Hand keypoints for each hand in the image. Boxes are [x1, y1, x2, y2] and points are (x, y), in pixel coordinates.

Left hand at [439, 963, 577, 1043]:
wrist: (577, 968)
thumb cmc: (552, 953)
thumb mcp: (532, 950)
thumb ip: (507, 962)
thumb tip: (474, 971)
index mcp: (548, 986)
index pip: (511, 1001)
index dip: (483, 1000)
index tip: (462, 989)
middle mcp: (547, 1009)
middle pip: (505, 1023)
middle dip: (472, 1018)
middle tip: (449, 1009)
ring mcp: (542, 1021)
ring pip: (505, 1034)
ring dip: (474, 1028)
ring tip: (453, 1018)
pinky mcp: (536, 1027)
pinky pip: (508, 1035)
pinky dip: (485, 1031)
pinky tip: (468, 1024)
++++++++++++++++++++
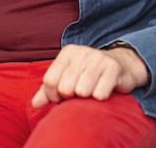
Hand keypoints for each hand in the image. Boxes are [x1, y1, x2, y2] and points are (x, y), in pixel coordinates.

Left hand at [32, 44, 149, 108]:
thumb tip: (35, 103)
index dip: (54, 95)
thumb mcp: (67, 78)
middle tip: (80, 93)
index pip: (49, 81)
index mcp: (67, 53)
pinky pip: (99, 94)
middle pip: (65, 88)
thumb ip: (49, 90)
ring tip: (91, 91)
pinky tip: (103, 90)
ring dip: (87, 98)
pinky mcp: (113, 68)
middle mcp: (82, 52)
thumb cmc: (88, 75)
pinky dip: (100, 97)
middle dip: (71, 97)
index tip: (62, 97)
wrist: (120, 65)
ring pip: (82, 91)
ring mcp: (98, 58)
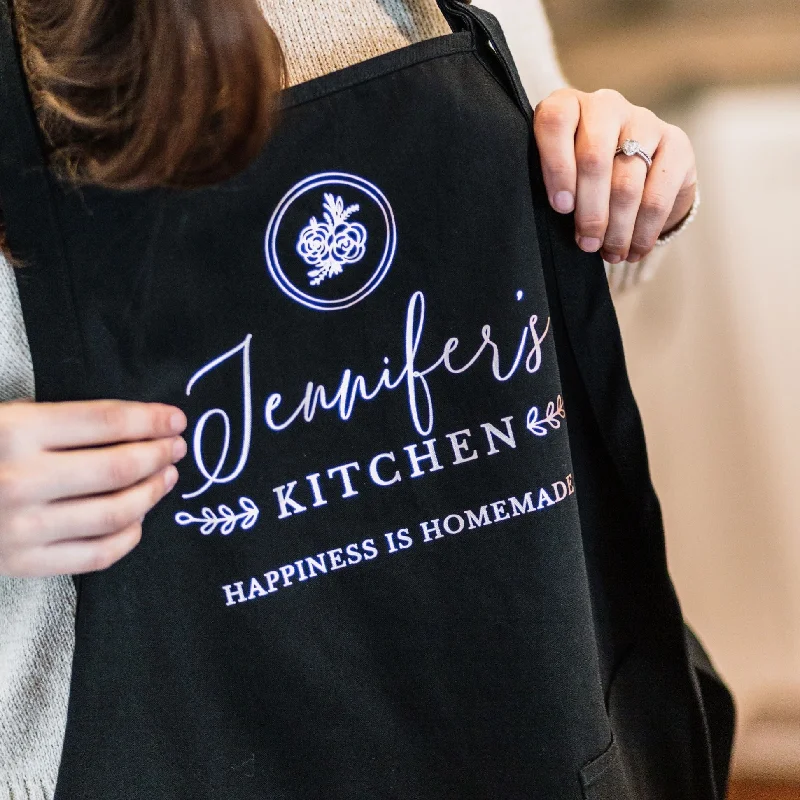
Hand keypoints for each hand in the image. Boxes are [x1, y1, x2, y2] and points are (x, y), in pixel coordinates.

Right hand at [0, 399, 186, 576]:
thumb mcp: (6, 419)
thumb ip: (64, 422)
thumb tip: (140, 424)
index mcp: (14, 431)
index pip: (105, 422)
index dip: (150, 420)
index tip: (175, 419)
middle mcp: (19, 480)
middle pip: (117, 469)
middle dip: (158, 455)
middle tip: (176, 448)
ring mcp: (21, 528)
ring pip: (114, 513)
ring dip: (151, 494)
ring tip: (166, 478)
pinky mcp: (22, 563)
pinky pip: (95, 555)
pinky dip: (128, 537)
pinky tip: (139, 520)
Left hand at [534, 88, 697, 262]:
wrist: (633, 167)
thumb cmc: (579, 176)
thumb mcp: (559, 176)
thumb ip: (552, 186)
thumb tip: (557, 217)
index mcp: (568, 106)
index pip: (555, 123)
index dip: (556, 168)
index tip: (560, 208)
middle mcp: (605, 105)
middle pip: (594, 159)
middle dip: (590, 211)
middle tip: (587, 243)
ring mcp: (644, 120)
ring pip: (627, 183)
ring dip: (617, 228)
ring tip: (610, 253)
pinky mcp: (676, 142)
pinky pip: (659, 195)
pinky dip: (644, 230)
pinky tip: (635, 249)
++++++++++++++++++++
— What is required —
Reply with a lone number, the count of lines in the data that include the string "hand".

— Exercise result —
7